After that, I run two models: 1) Non-Linear Squares using a continuous LHS (y1 in my program) that has 0, 0.5 and 1 as values, and regress it on the eval features, 2) Cumulative Link Model using a one-hot encoded triple LHS (y3 in my program), and regress it on the eval features and also fitting the draw threshold parameters. I extract the fitted coefficients and compute the linear predictors (the evals used during search).
It turns out that there is perfect linear correlation between the two evals!! The NLS estimates are 65% smaller than the CLM estimates, in order to "squeeze" the eval score towards the value of a draw.

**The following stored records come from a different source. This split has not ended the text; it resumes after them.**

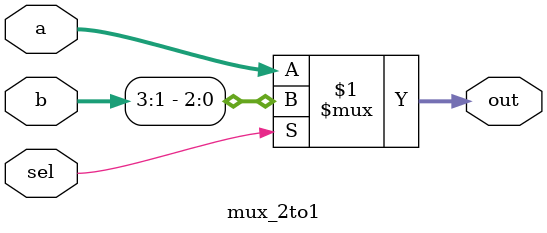
<source format=v>
module mux_2to1(
    input [2:0] a,
    input [3:0] b,
    input [0:0] sel,
    output [2:0] out
);
    assign out = sel[0] ? b[3:1] : a;
endmodule

</source>
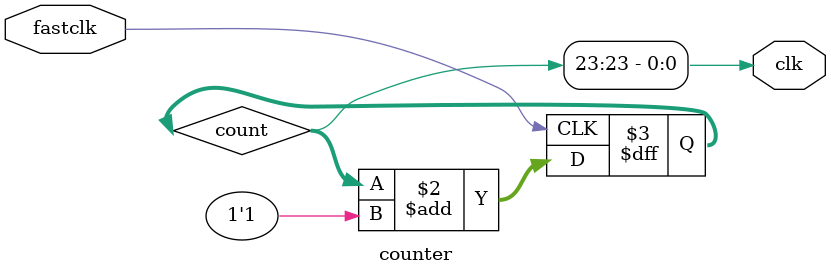
<source format=sv>
module counter #(parameter n = 24) //clock divides by 2^n, adjust n if necessary
  (input logic fastclk, output logic clk);
  
logic [n-1:0] count;

always_ff @(posedge fastclk)
    count <= count + 1'b1;

assign clk = count[n-1]; // slow clock

endmodule
</source>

The CLM estimates don't have to because this model already has the theta parameters as generalized intercepts.
Code: Select all
library(ordinal)
# make this reproducible
set.seed(47110815)
# Generate N logistically distributed values
N = 1e5
x = cbind(rbinom(N, 1, .5), rbinom(N, 1, .5), rnorm(N), rnorm(N))
(w_star = c(qlogis(.35), qlogis(.6), .1, -.15))
theta_star = c(qlogis(.2), qlogis(.8))
eta = as.vector(x %*% w_star)
y_latent = eta + rlogis(N, 0, 1)
# 0/0.5/1 encoded
y1 = ifelse(y_latent > theta_star[2], 1,
ifelse(y_latent > theta_star[1], 1/2, 0)
)
# one-hot encoded of length 3
y3 = apply(cbind(y1 == 0, y1 == 1/2 , y1 == 1), c(1,2), as.integer)
# Use R library functions to get the most accurate results
w0 = rep(0, length(w_star))
(nls1.est = nls(y1 ~ plogis(x %*% w), start = list(w = w0)))
(-logLik(nls1.est) / N)
(clm1.est = clm(factor(y1) ~ x))
(-logLik(clm1.est) / N)
nls1.eta = x %*% coef(nls1.est)
clm1.eta = x %*% coef(clm1.est)[-(1:2)]
plot(clm1.eta, nls1.eta)
summary(lm(nls1.eta ~ clm1.eta))
Output:
Code: Select all
> (nls1.est = nls(y1 ~ plogis(x %*% w), start = list(w = w0)))
Nonlinear regression model
model: y1 ~ plogis(x %*% w)
data: parent.frame()
w1 w2 w3 w4
-0.39761 0.25896 0.06154 -0.10136
residual sum-of-squares: 9977
Number of iterations to convergence: 2
Achieved convergence tolerance: 5.337e-06
> (-logLik(nls1.est) / N)
'log Lik.' 0.2664951 (df=5)
> (clm1.est = clm(factor(y1) ~ x))
formula: factor(y1) ~ x
link threshold nobs logLik AIC niter max.grad cond.H
logit flexible 1e+05 -94636.09 189284.17 6(0) 1.47e-12 1.1e+01
Coefficients:
x1 x2 x3 x4
-0.60832 0.40026 0.09369 -0.15488
Threshold coefficients:
0|0.5 0.5|1
-1.380 1.387
> (-logLik(clm1.est) / N)
'log Lik.' 0.9463609 (df=6)
>
> nls1.eta = x %*% coef(nls1.est)
> clm1.eta = x %*% coef(clm1.est)[-(1:2)]
>
> plot(clm1.eta, nls1.eta)
> summary(lm(nls1.eta ~ clm1.eta))
Call:
lm(formula = nls1.eta ~ clm1.eta)
Residuals:
Min 1Q Median 3Q Max
-0.0041136 -0.0010737 0.0000032 0.0010759 0.0034799
Coefficients:
Estimate Std. Error t value Pr(>|t|)
(Intercept) -1.467e-03 4.136e-06 -354.7 <2e-16 ***
clm1.eta 6.523e-01 9.861e-06 66150.5 <2e-16 ***
---
Signif. codes: 0 ‘***’ 0.001 ‘**’ 0.01 ‘*’ 0.05 ‘.’ 0.1 ‘ ’ 1
Residual standard error: 0.001266 on 99998 degrees of freedom
Multiple R-squared: 1, Adjusted R-squared: 1
F-statistic: 4.376e+09 on 1 and 99998 DF, p-value: < 2.2e-16
For completeness (code not shown), I also reproduced the above R library functions with hand-written mean-squared error and log-likelihood formulas, and the outcomes agreed perfectly.